Though UNCTAD did not specify the total investments received by India, based on its June report on FDI, India had seen a 43 per cent decline in FDI inflows into India in 2023 at $28 billion.
Having grown 13 per cent in 2024, India should have seen FDI inflows of $31.8 billion. In 2023, India witnessed FDI inflows of $28,163 million against $49,380 million in 2022, a decline of 28 per cent. In 2020, the country received FDI inflows of $64,072 million and in 2021, the inflows had declined to $44,763 million.

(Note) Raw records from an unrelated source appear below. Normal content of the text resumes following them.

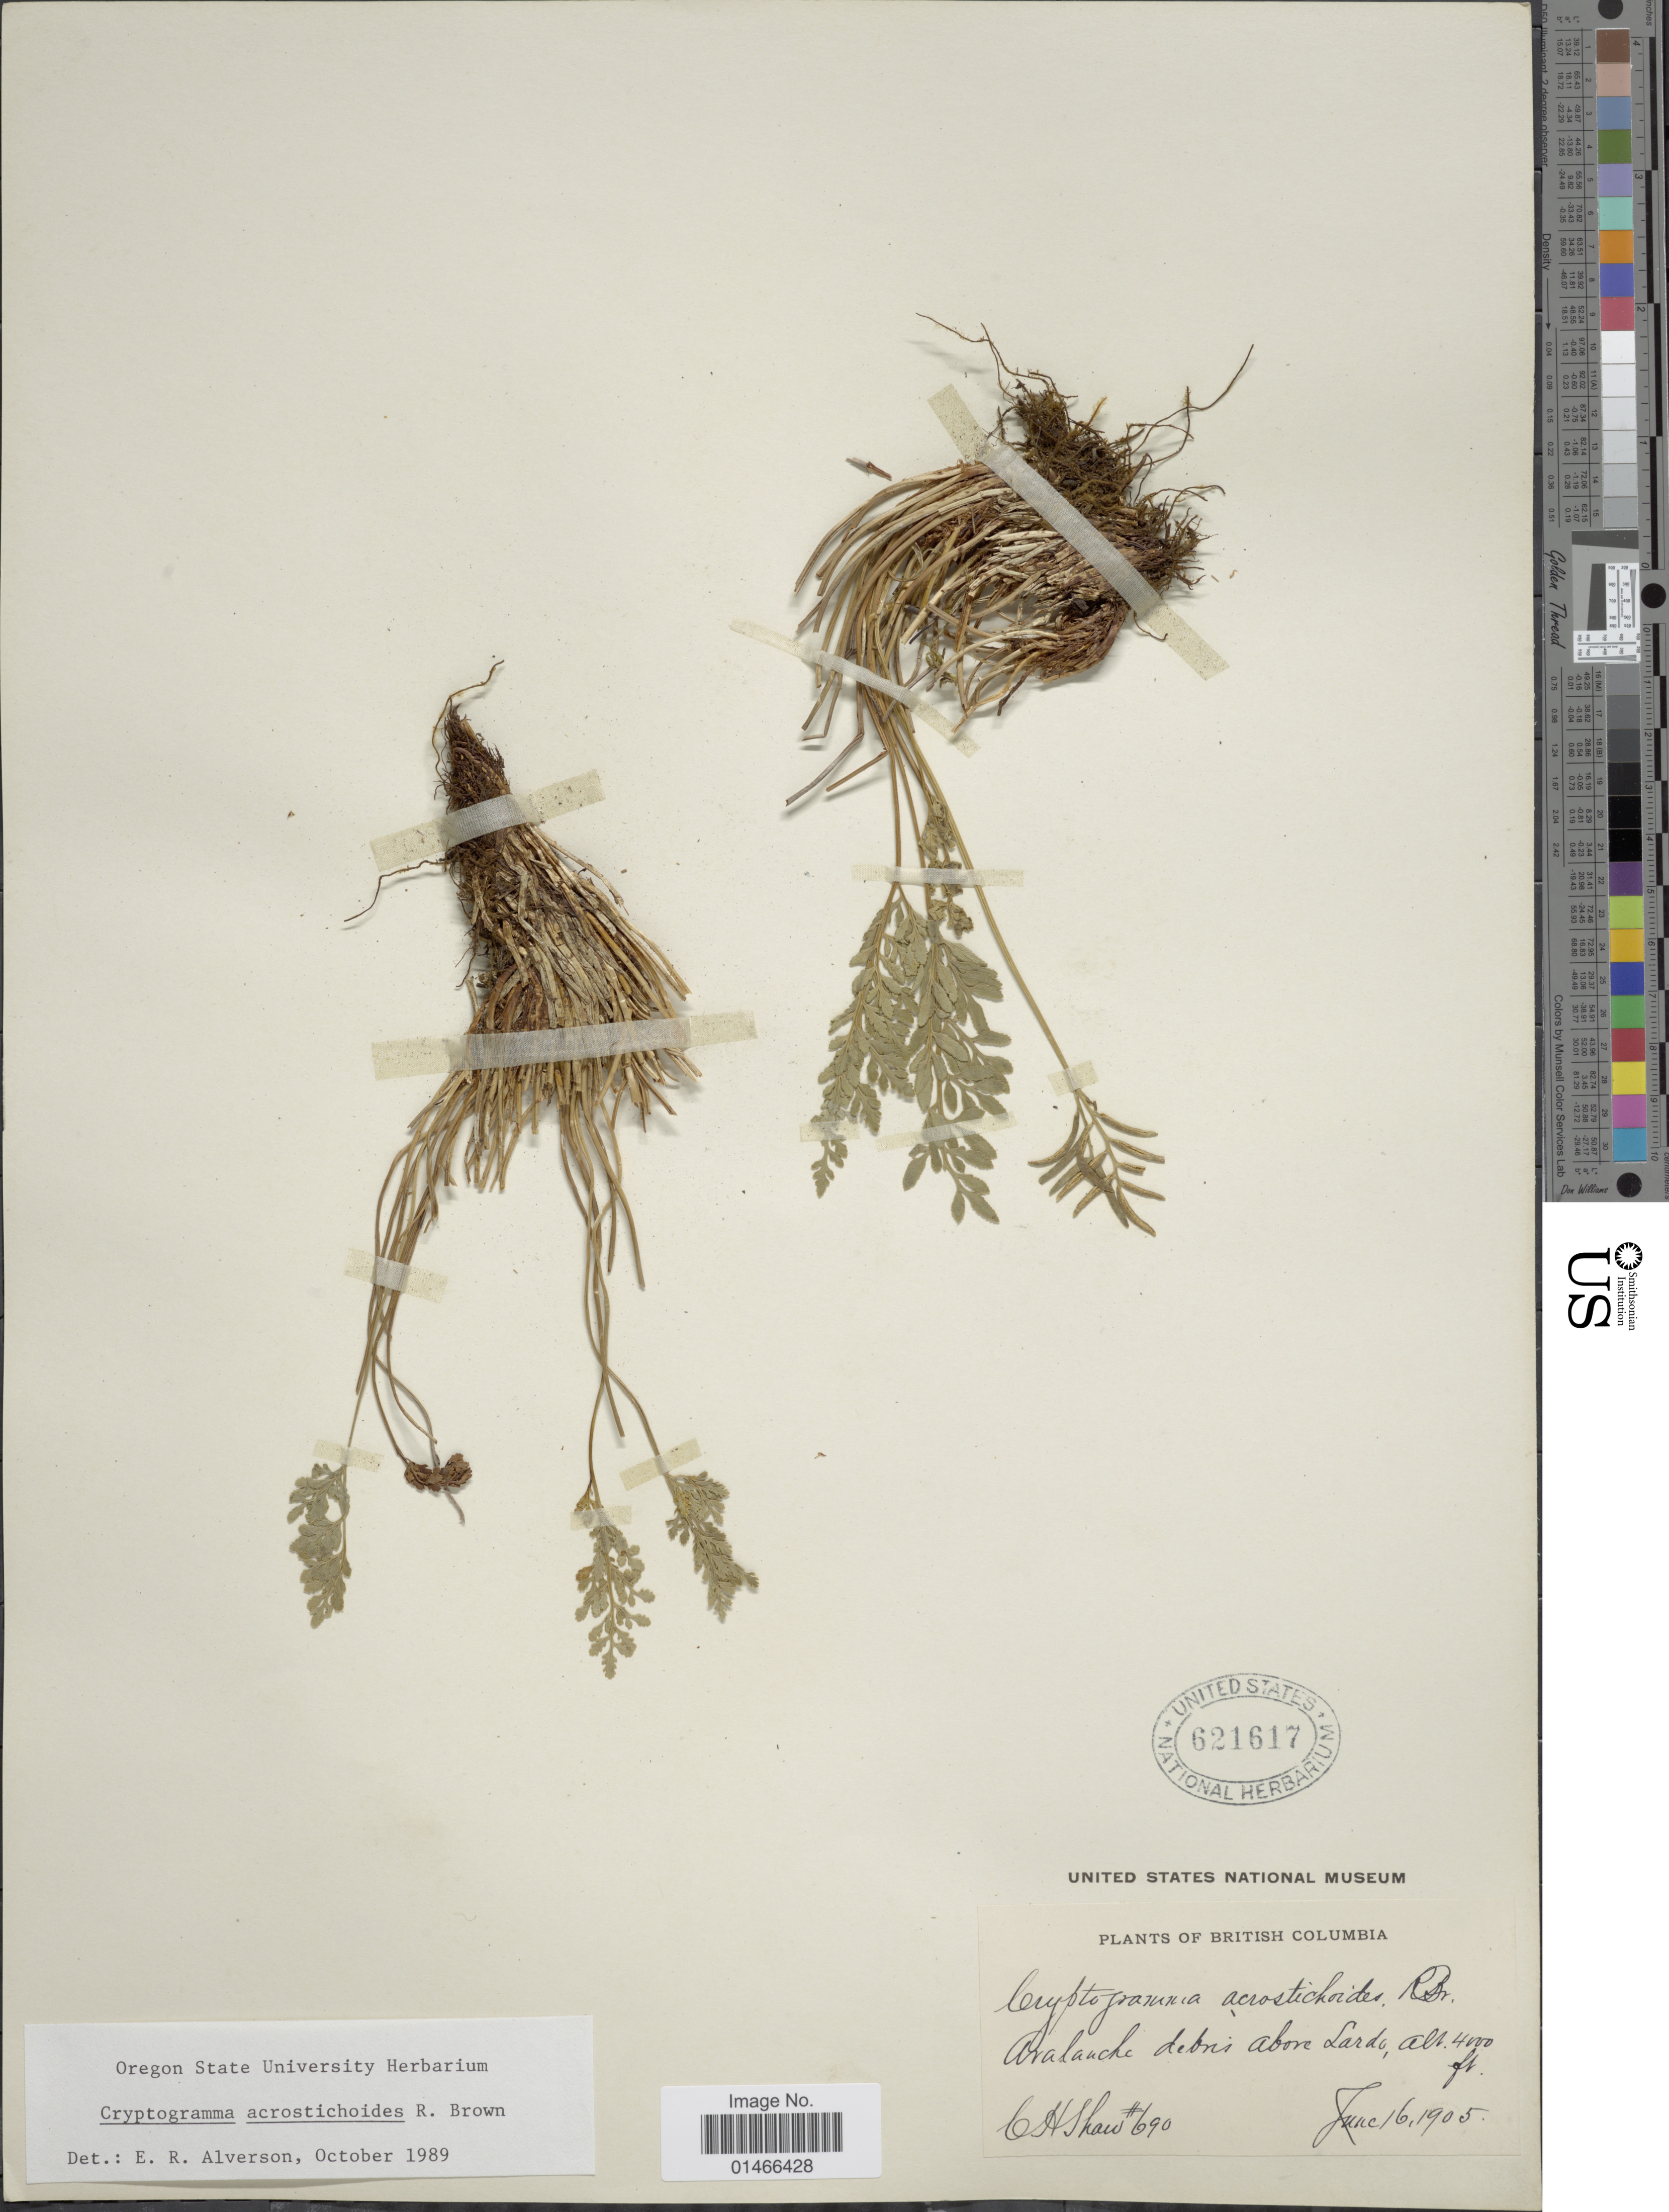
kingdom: Plantae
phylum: Tracheophyta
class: Polypodiopsida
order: Polypodiales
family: Pteridaceae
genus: Cryptogramma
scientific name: Cryptogramma acrostichoides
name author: R. Br.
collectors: C. H. Shaw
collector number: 690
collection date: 1905-06-16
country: Canada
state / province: British Columbia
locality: Aralanche debris above Lardo.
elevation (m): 1219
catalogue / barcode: US 621617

According to UNCTAD, two countries experienced significant growth in manufacturing projects in 2024, reaching new record levels - the United States and India. In the United States, the value increase was driven by major semiconductor projects and automotive projects. In India, semiconductor projects and basic metals projects contributed to the rise in manufacturing activity.
The investment of $16.5 billion by ArcelorMittal for the production of basic metal and metal products in India was one of the top five global FDIs in 2024. The UNCTAD report said that the investment is expected to create 20,000 jobs. Taiwan-based Powerchip Technology company’s investment of $11 billion in India too secured a place in top 10 FDIs.
Despite India seeing a rise in FDI, Asia saw inflows decline by 7 per cent in 2024 to $588 billion. China faced a 29 per cent drop in inflows and it was 40 per cent below its 2022 peak.
Global FDI flows reached an estimated $1.4 trillion in 2024, an increase of 11 per cent. However, excluding financial flows through European conduit economies they were down about 8 per cent. FDI to developing countries declined 2 per cent, marking a second consecutive annual fall for the Global South and challenges progress on the Sustainable Development Goals (SDGs), which rely heavily on international project finance.
However, FDI increased marginally in ASEAN and more significantly in Africa, South Asia (India), and Central America and the Caribbean, UNCTAD said.